----- TEXTE À EXAMINER -----
Dans les départements, les IEN, sur consigne des IA-DASEN représentants du ministre, contactent les écoles pour tenter de leur imposer des « évaluations d’école »… D’où viennent les évaluations d’école ? En quoi consistent-elles ? Quels en sont les dangers ? Sont-elles obligatoires ?
Le SNUDIFO a décidé de publier un article spécial de manière à alerter tous les personnels sur les dangers de ces évaluations d’école, à les inviter de ne pas les mettre en oeuvre et à préparer le mobilisation collective pour obtenir leur abandon !
Un dispositif issu de la loi Blanquer
L ’article 40 de la loi Blanquer (dite « pour une école de la confiance ») a institué un « conseil d’évaluation de l’école » .
----- DONNÉES FOURNIES -----
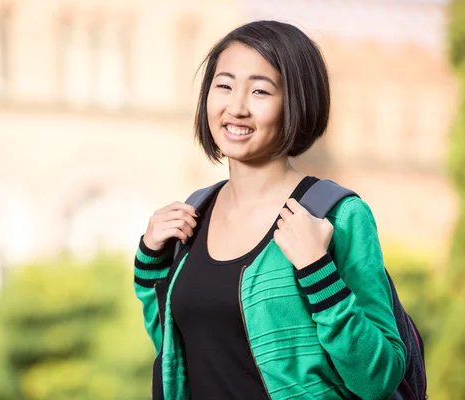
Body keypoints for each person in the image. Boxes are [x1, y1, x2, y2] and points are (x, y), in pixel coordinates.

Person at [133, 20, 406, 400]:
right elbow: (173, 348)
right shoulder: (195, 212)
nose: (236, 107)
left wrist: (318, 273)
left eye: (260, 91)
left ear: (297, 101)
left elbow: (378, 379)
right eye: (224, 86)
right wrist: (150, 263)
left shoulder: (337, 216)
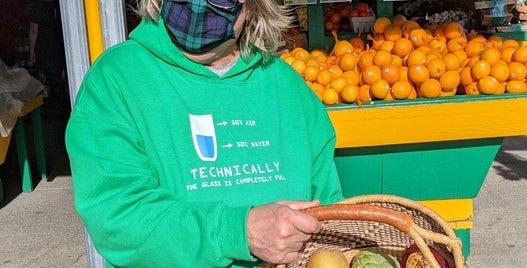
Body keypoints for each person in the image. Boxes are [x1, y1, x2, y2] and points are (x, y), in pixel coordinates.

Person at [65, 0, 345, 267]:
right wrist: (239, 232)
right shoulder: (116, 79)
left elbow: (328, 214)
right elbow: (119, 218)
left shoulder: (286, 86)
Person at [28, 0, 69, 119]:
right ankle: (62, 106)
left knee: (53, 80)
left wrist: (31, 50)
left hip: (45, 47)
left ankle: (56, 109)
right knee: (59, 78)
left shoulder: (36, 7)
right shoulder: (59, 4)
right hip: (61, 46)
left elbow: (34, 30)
-----
----- DONNÉES FOURNIES -----
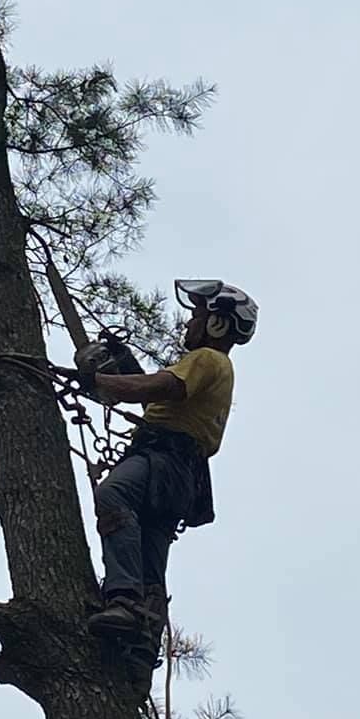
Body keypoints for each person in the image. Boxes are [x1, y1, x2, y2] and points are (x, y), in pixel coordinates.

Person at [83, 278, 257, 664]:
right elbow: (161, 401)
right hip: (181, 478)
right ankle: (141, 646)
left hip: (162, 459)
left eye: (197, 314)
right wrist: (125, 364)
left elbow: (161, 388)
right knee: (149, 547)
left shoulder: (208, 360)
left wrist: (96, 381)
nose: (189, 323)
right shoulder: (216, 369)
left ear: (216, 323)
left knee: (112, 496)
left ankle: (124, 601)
-----
OBJECTIF DU TRAVAIL. Reproduisez à l'identique le passage du texte sur les évaluations d'école qui commence aux mots « Dans les départements, les » et se termine après les mots « leur abandon ! ». Seul le texte sert de base au travail.

RÉPONSE RÉDIGÉE.
Dans les départements, les IEN, sur consigne des IA-DASEN représentants du ministre, contactent les écoles pour tenter de leur imposer des « évaluations d’école »… D’où viennent les évaluations d’école ? En quoi consistent-elles ? Quels en sont les dangers ? Sont-elles obligatoires ?
Le SNUDIFO a décidé de publier un article spécial de manière à alerter tous les personnels sur les dangers de ces évaluations d’école, à les inviter de ne pas les mettre en oeuvre et à préparer le mobilisation collective pour obtenir leur abandon !